* _YOUR OBJECTIVE_
Please list each line in the items below that contains the string "construction". Uppercase and lowercase count as different.

## Begin

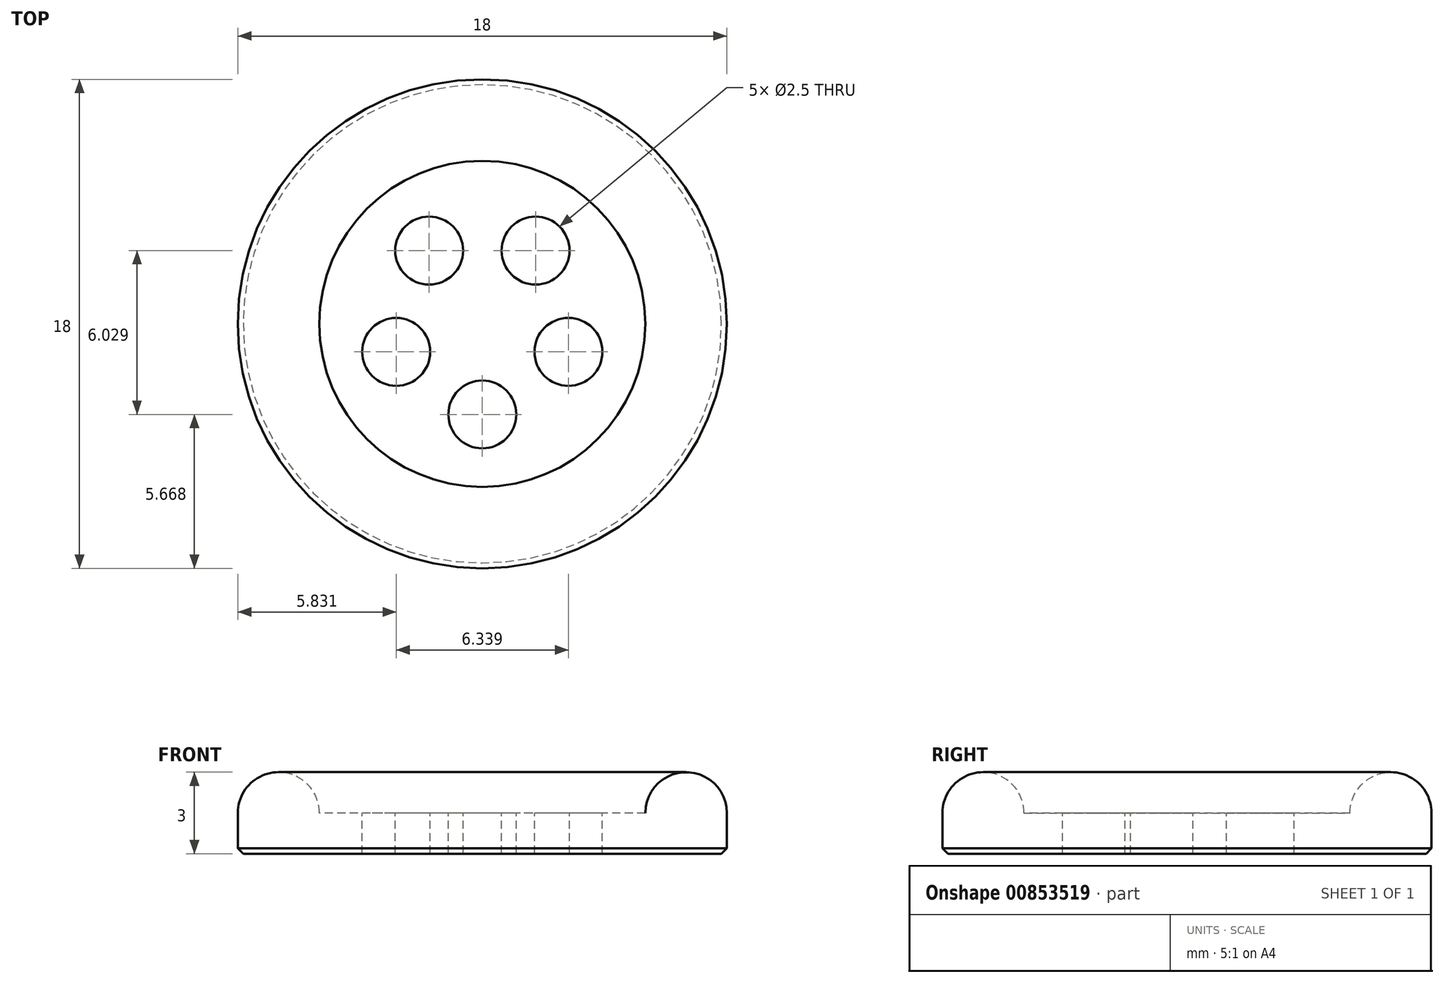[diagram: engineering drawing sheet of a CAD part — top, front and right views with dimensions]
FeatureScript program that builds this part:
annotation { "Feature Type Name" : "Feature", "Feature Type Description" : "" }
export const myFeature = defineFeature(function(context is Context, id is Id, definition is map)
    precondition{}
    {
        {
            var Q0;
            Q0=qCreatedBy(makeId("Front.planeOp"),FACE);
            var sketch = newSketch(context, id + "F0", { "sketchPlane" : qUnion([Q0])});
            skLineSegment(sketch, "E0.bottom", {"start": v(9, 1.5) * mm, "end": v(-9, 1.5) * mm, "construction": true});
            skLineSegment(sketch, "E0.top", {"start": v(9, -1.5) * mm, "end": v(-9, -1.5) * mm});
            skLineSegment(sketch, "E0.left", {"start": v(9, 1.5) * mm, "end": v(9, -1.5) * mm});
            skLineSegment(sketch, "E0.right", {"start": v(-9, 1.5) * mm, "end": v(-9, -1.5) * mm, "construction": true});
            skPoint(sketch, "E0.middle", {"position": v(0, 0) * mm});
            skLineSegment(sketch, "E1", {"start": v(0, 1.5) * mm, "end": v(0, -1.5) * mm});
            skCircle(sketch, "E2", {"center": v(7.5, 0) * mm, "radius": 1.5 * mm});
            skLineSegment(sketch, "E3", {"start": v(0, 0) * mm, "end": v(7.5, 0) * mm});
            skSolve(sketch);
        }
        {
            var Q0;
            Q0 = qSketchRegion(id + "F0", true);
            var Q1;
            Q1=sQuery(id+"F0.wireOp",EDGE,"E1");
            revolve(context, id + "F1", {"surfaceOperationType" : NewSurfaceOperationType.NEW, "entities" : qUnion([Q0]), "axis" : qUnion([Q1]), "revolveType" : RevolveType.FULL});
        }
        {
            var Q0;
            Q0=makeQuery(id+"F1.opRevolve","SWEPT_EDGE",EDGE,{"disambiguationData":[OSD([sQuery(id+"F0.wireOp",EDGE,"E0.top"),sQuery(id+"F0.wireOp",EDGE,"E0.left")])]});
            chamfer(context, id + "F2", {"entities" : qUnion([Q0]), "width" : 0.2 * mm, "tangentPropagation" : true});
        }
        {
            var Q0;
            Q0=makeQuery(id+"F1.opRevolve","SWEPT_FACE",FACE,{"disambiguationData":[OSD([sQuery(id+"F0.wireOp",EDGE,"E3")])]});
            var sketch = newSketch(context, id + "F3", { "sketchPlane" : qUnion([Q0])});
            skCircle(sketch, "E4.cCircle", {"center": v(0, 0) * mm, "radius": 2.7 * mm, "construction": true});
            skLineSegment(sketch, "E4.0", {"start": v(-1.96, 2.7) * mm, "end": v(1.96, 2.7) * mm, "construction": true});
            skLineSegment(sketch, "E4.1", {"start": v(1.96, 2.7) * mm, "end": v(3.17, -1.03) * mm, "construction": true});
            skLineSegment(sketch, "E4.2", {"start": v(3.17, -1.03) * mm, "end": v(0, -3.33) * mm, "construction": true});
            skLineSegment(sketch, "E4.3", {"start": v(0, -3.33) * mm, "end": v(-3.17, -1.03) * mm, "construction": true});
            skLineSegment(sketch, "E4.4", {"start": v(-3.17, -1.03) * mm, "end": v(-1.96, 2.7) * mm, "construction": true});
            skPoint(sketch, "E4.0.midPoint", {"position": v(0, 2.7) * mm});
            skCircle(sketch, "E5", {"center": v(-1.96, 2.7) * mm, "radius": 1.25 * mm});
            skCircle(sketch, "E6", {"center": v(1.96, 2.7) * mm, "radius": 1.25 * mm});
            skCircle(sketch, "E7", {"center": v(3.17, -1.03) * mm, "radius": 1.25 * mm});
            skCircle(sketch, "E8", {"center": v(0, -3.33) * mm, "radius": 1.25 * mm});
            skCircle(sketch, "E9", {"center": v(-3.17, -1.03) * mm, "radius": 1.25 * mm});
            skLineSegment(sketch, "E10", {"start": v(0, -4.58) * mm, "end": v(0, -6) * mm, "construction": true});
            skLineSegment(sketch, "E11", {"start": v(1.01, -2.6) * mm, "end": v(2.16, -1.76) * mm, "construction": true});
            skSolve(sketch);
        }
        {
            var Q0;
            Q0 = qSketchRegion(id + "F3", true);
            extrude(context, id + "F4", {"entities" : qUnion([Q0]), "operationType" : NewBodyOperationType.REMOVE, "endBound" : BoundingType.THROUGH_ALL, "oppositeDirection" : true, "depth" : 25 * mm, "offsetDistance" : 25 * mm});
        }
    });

## End

* _EXERCISE RESPONSE_
            skLineSegment(sketch, "E0.bottom", {"start": v(9, 1.5) * mm, "end": v(-9, 1.5) * mm, "construction": true});
            skLineSegment(sketch, "E0.right", {"start": v(-9, 1.5) * mm, "end": v(-9, -1.5) * mm, "construction": true});
            skCircle(sketch, "E4.cCircle", {"center": v(0, 0) * mm, "radius": 2.7 * mm, "construction": true});
            skLineSegment(sketch, "E4.0", {"start": v(-1.96, 2.7) * mm, "end": v(1.96, 2.7) * mm, "construction": true});
            skLineSegment(sketch, "E4.1", {"start": v(1.96, 2.7) * mm, "end": v(3.17, -1.03) * mm, "construction": true});
            skLineSegment(sketch, "E4.2", {"start": v(3.17, -1.03) * mm, "end": v(0, -3.33) * mm, "construction": true});
            skLineSegment(sketch, "E4.3", {"start": v(0, -3.33) * mm, "end": v(-3.17, -1.03) * mm, "construction": true});
            skLineSegment(sketch, "E4.4", {"start": v(-3.17, -1.03) * mm, "end": v(-1.96, 2.7) * mm, "construction": true});
            skLineSegment(sketch, "E10", {"start": v(0, -4.58) * mm, "end": v(0, -6) * mm, "construction": true});
            skLineSegment(sketch, "E11", {"start": v(1.01, -2.6) * mm, "end": v(2.16, -1.76) * mm, "construction": true});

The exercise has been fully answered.